Citation Numbers: 175 A.D.2d 272
Filed Date: 7/22/1991
Status: Precedential
Modified Date: 10/31/2024
— Appeal by the defendant from a judgment of the Supreme Court, Westchester County (Cowhey, J.), rendered March 30, 1990, convicting him of burglary in the second degree and attempted burglary in the second degree, upon his plea of guilty, and imposing sentence.
Ordered that the appeal is dismissed.
As part of his plea bargain, the defendant knowingly and voluntarily waived his right to appeal his conviction and also withdrew any and all motions, whether pending or decided. Accordingly, the appeal is dismissed (see, People v Seaberg, 74 NY2d 1; People v Middleton, 163 AD2d 615; People v Barn-well, 161 AD2d 771).

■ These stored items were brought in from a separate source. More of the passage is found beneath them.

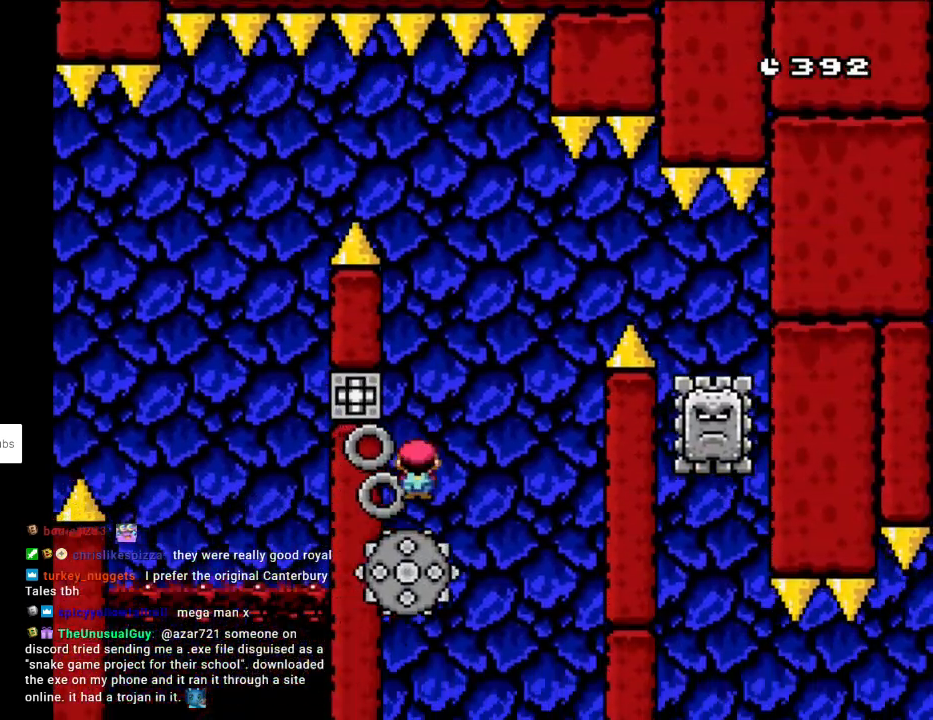
{"buttons": ["A", "X", "DPAD_RIGHT"], "events": [[67, "DPAD_RIGHT", "up"], [100, "DPAD_RIGHT", "down"]]}
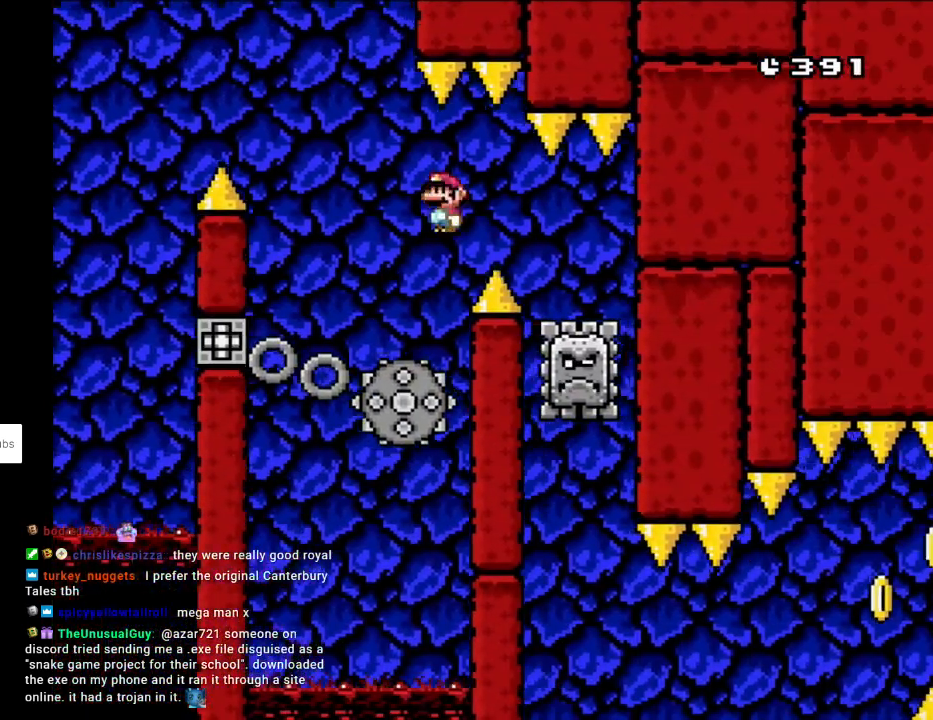
{"buttons": ["X", "DPAD_LEFT"], "events": [[283, "A", "up"], [300, "DPAD_RIGHT", "up"], [317, "DPAD_LEFT", "down"]]}
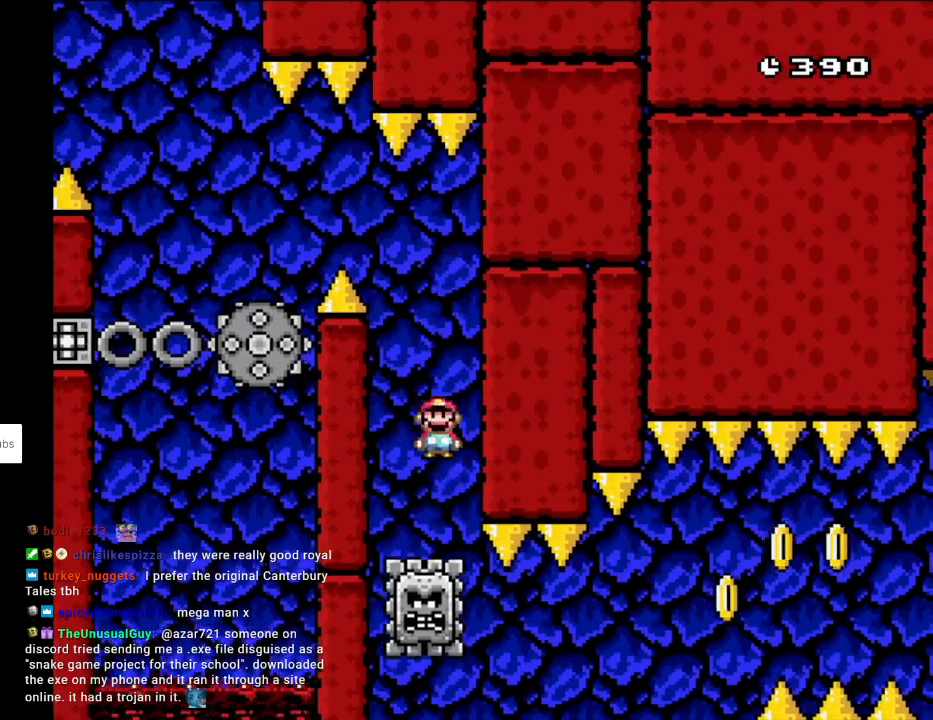
{"buttons": ["X"], "events": [[50, "DPAD_LEFT", "up"], [150, "DPAD_RIGHT", "down"], [250, "DPAD_RIGHT", "up"], [300, "DPAD_LEFT", "down"], [450, "DPAD_LEFT", "up"]]}
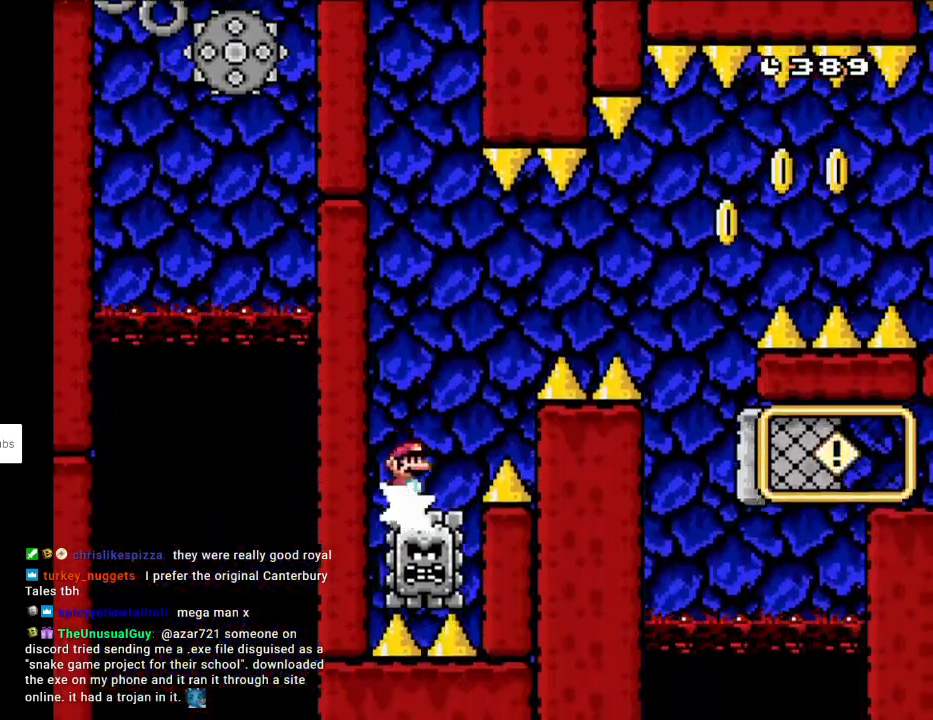
{"buttons": ["X", "DPAD_RIGHT"], "events": [[17, "DPAD_RIGHT", "down"], [117, "DPAD_RIGHT", "up"], [267, "A", "down"], [367, "DPAD_RIGHT", "down"], [500, "A", "up"]]}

In any event, contrary to the defendant’s argument, the court did not err in denying his pro se motion to withdraw his guilty plea. The court had the benefit of the defendant’s motion papers, and the record indicates that the defendant was afforded a more than ample opportunity to substantiate his assertions prior to sentencing (see, People v Rodriguez, 150 AD2d 812; People v Brown, 142 AD2d 683). Neither the defendant’s bare assertions of innocence nor his meritless claim of ineffective assistance of counsel was sufficient to justify setting aside the guilty plea. Moreover, the record also shows that the defendant knowingly and voluntarily made a complete and detailed plea allocution in the presence of competent counsel — with whom the defendant had expressed satisfaction at the time of the plea — after the court had fully apprised the defendant of the consequences of his plea (see, People v Harris, 61 NY2d 9). Thompson, J. P., Bracken, Harwood and Balletta, JJ., concur.